Yes, we are only interested in Ken Onion/Shun range. We chose that range because after extensive investigation, decided they were by far the best on the market (although, yes, I'm sure, many will disagree).


----------



## rick alan (Nov 15, 2012)

First off, welcome to Cheftalk NM, this site is a wealth of information, and entertaining posts as well.  There are a number of other websites with equally good information, but this one is my favorite.

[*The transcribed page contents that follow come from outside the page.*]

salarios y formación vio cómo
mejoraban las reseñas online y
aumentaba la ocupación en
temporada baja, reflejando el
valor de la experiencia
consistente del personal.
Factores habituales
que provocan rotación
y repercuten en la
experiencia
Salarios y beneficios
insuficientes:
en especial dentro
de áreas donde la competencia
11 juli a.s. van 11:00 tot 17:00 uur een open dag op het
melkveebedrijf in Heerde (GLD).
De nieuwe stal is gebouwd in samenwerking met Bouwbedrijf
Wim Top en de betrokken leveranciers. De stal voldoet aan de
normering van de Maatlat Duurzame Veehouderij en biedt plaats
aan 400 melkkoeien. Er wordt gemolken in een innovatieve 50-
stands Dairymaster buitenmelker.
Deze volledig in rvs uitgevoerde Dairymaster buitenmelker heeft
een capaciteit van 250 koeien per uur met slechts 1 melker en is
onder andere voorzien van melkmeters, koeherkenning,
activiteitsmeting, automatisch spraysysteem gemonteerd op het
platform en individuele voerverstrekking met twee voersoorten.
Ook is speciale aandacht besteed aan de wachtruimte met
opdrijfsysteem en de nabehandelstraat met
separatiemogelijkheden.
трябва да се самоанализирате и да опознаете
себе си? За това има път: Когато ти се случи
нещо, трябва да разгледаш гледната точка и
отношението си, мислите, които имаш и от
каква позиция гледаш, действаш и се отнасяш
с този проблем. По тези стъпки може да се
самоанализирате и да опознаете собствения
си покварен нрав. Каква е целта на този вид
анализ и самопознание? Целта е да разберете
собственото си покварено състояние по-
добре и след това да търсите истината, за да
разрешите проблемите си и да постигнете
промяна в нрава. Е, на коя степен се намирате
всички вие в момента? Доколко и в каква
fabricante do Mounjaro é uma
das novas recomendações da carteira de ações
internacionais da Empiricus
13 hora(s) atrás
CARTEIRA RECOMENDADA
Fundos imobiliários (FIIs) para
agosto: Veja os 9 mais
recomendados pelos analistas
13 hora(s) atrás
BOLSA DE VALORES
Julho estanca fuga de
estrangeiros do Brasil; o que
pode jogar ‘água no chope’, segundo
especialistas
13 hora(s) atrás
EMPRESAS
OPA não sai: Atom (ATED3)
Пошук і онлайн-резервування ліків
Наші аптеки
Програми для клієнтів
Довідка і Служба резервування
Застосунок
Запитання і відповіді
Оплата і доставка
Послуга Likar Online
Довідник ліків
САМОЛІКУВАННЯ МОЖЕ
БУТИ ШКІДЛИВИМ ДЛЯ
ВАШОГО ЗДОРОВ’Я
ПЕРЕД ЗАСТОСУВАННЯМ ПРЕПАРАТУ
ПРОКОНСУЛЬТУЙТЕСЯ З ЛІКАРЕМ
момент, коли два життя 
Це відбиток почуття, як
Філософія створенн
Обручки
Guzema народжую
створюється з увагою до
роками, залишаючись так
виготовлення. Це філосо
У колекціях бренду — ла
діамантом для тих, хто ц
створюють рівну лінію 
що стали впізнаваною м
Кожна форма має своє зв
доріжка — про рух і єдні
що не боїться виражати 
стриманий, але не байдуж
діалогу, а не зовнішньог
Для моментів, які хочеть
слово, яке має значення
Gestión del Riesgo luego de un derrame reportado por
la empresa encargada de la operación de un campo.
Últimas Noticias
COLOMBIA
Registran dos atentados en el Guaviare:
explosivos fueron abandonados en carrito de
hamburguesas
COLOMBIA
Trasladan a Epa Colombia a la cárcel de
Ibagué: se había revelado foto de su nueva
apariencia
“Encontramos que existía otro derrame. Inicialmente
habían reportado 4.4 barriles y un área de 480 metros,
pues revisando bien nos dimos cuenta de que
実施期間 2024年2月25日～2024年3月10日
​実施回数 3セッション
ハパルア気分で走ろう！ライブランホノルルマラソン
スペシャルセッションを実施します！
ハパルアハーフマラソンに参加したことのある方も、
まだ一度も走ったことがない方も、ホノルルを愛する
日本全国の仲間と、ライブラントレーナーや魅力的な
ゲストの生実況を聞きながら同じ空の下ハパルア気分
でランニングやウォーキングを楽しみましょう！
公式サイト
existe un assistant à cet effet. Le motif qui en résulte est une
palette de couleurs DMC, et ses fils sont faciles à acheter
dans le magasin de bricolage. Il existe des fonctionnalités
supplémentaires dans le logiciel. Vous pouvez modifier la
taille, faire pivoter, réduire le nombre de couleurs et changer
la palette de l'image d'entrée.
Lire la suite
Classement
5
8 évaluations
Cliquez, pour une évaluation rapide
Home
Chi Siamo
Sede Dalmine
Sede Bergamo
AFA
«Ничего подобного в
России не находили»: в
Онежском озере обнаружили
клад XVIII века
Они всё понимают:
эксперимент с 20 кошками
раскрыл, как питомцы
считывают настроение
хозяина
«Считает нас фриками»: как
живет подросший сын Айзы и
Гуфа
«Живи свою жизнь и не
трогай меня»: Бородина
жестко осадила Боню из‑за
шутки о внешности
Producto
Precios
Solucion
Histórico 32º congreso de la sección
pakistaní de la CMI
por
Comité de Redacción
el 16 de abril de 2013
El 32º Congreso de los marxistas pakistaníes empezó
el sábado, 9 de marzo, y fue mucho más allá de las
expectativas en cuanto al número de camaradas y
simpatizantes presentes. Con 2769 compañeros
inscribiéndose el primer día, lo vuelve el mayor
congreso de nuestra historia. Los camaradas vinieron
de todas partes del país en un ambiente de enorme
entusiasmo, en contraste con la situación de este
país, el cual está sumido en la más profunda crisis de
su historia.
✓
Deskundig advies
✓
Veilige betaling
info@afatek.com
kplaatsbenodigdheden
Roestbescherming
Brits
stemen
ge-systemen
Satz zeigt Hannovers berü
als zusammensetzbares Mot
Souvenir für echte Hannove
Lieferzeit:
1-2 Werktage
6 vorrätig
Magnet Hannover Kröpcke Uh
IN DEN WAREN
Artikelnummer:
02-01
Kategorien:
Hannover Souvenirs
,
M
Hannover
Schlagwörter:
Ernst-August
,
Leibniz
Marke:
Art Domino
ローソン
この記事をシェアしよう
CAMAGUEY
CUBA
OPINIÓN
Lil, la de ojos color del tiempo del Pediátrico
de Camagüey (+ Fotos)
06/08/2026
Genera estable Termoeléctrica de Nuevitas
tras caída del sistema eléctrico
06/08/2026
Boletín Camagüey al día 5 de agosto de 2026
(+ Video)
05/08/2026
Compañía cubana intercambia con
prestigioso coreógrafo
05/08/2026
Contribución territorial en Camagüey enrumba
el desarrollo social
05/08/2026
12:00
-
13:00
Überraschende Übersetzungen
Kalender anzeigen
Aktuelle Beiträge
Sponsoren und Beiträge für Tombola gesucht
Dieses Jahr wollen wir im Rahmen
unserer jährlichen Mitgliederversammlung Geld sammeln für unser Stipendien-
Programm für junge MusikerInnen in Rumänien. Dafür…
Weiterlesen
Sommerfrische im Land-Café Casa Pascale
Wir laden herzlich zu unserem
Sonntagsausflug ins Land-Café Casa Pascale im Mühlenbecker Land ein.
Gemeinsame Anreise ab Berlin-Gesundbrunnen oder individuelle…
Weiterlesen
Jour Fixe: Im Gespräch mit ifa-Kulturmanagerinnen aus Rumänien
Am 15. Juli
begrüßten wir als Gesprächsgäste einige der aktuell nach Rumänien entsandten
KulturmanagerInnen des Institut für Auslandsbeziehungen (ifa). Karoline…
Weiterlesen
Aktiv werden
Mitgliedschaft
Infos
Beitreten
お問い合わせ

The handle of this knife is designed for those who have no dexterity or training of any kind.  The big-belly profile is likewise not an endearing feature for most here, as is the excessive thickness behind the edge.  They are unexceptional knives in general.  I was unfortunate enough to buy one of this line, the steak knife, just 2 months before finding Cheftalk and the wealth of information here.

This particular line, and Shun in general, are simply unexceptional and overpriced cutlery, relying entirely on mass-marketing techniques and general consumer ignorance.  The warranty is a gaff, as is the so-called sharpening service.  I would sell you my "especially" defective knife except for the fact that I am still in negotiations with shun who refused to honor their warranty and did further damage to my knife when I sent it in for replacement.  Their sharpening service removed 3mm of material from the edge (not to mention the 50deg inclusive sharpening angle), even though I asked them to simply return it to me.

So I will not sell you this knife at this time, unless you're perception of reality thinks it such a wonder that you will pay the $100 it cost me.  In which case I would rub my hands together excitedly and shout Ha Cha!

Consider also that your 10" might actually be repairable, with respect only to the alluded damage, of course.

Beauty is in the eyes of the beholder NM, so do as you will.


----------



## foody518 (Aug 6, 2015)

Are you comfortable with specifying the type of damage your current 10inch knife has? Is it of the repairable nature?





  








P1000506.JPG




__
foody518


__
Feb 9, 2016








If this kind of more traditional craftsmanship is also agreeable to you, we've got folks here who can give some good recommendations


----------



## brianshaw (Dec 18, 2010)

Good luck with your quest, Nicole.


----------



## millionsknives (Apr 25, 2014)

Post a picture of the damage it may be fixable


----------